Others have pointed out some flaws in your benchmarks. Here's a short console app to make it simpler:

using System;
using System.Diagnostics;
using System.Linq;

public class Test
{
    const int Iterations = 1000000000;

    static void Main()
    {
        // Make sure everything's JITted
        Time(Sequential, 1);
        Time(Parallel, 1);
        Time(Parallel2, 1);
        // Now run the real tests
        Time(Sequential, Iterations);
        Time(Parallel,   Iterations);
        Time(Parallel2,  Iterations);
    }

    static void Time(Func<int, int> action, int count)
    {
        GC.Collect();
        Stopwatch sw = Stopwatch.StartNew();
        int check = action(count);
        if (count != check)
        {
            Console.WriteLine("Check for {0} failed!", action.Method.Name);
        }
        sw.Stop();
        Console.WriteLine("Time for {0} with count={1}: {2}ms",
                          action.Method.Name, count,
                          (long) sw.ElapsedMilliseconds);
    }

    static int Sequential(int count)
    {
        var strList = Enumerable.Repeat(1, count);
        return strList.Sum();
    }

    static int Parallel(int count)
    {
        var strList = Enumerable.Repeat(1, count);
        return strList.AsParallel().Sum();
    }

    static int Parallel2(int count)
    {
        var strList = ParallelEnumerable.Repeat(1, count);
        return strList.Sum();
    }
}

Compilation:

csc /o+ /debug- Test.cs

Results on my quad core i7 laptop; runs up to 2 cores fast, or 4 cores more slowly. Basically ParallelEnumerable.Repeat wins, followed by the sequence version, followed by parallelising the normal Enumerable.Repeat.

Time for Sequential with count=1: 117ms
Time for Parallel with count=1: 181ms
Time for Parallel2 with count=1: 12ms
Time for Sequential with count=1000000000: 9152ms
Time for Parallel with count=1000000000: 44144ms
Time for Parallel2 with count=1000000000: 3154ms

Note that earlier versions of this answer were embarrassingly flawed by having the wrong number of elements - I'm much more confident in the results above.

Jon Skeet
  • 1,421,763
  • 867
  • 9,128
  • 9,194
  • I don't see any fundamental diff between your benchmark and mine, but why our results are substantially different? – Graviton Jul 28 '10 at 15:52
  • 1
    @Ngu: Are you running your code under the debugger or using the Intellitrace feature of VS2010? Those can dramatically skew results for performance timings.
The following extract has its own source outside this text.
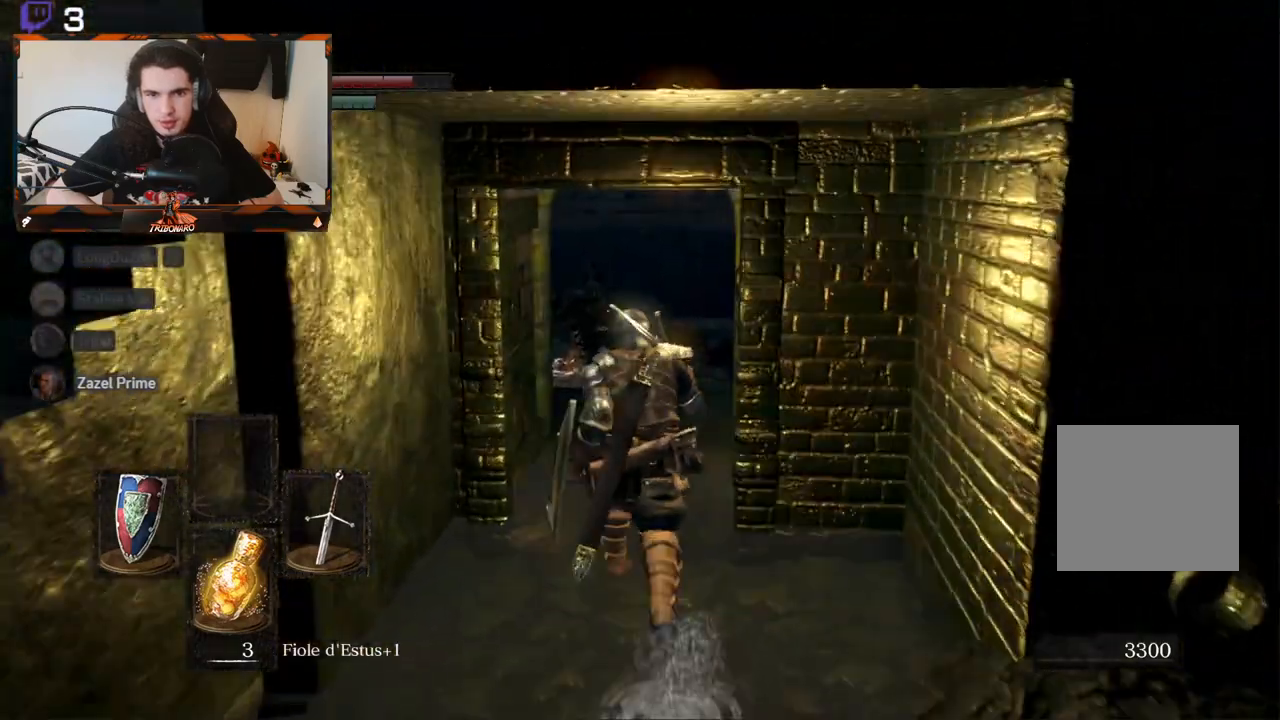
{"dt_ms": 500, "buttons": [], "left_stick": "up", "right_stick": "center", "events": [[150, "R2", "down"], [283, "R2", "up"]]}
Ideally, try running a release build on the command line - not from VS. – LBushkin Jul 28 '10 at 15:55
  • 1
    @Ngu: 1) Mine's not running in the context of a UI. I don't know if that makes any difference, but why give the benchmark more work to do? 2) Mine is clearly removing the JIT from the equation. 3) Mine gives the tasks more work to do (by a factor of 100). The Stopwatch/DateTime difference is a *bit* of a red herring, IMO - by the time you've got reasonably long time periods involved (multiple seconds) the imprecision of DateTime is going to be insignificant. – Jon Skeet Jul 28 '10 at 15:55
  • Interesting. I added some code to make sure everything was JIT'd in my console app as well and on my Core 2 Duo P8600, AsParallel is still running nearly twice as slow. Then I tried your console app and saw the same results as using mine... – Justin Niessner Jul 28 '10 at 15:58
  • @Justin: Do you mean my app is showing slower Parallel results on your box? What times are you getting? – Jon Skeet Jul 28 '10 at 16:06
  • @Jon Skeet - Your app and my app had similar results. For yours I was seeing 9.3 second sequential times vs. 22.2 second parallel. – Justin Niessner Jul 28 '10 at 16:11
  • @Jon, I tested your code and indeed the result was the same as yours-- PLINQ did run faster on your benchmark – Graviton Jul 28 '10 at 16:11
  • @Ngu: So now it's just Justin's machine we're confused by :) Btw, I've added an extra benchmark for `ParallelEnumerable.Repeat`. – Jon Skeet Jul 28 '10 at 16:13
  • @Jon, you said that **Mine is clearly removing the JIT from the equation**, may I know how this was actually done on your code? – Graviton Jul 28 '10 at 16:13
  • @Justin: What did your processor usage look like when running the benchmarks? Was it using all cores? – Jon Skeet Jul 28 '10 at 16:14
  • @Ngu: It's in the comments: run it once with a tiny count just to make sure all the code has been JITted, then run it again with the real load. – Jon Skeet Jul 28 '10 at 16:14
  • @Jon Skeet - All cores pegged at 100% for the Parallel test. For the sequential the first core hit about 50% utilization. – Justin Niessner Jul 28 '10 at 16:17
  • @Jon, I tested your code with `GC.Collected()`, `Time(Sequential,1)` and `Time(Parallel,1)` commented, yet your result still stood. Seems to me that it has nothing to do with JIT and the sorts. – Graviton Jul 28 '10 at 16:17
  • @Ngu: In this case it might not - these are just things I do by default when benchmarking, to reduce the chances of interference. – Jon Skeet Jul 28 '10 at 16:21
  • @Jon, your benchmark has a bug; for `Sequential` method there are 1000000000 elements, for `Parallel` method there are only `100000000` elements, in other words the elements in the `Parallel` method is only 1/10 of the `Sequential`! If both has the same element count, the `Sequential` method still runs faster, regardless of whether it's in my code or your code. – Graviton Aug 07 '10 at 03:08
  • Anyway `ParallelEnumerable.Repeat` really outperforms the rest. But I'm not sure how I can use it. – Graviton Aug 07 '10 at 03:12
  • @Ngu: Yikes! What an embarrassing find! Will edit it and leave the results. – Jon Skeet Aug 07 '10 at 08:37
1

Is it possible you are not taking into account JIT time? You should run your test twice and discard the first set of results.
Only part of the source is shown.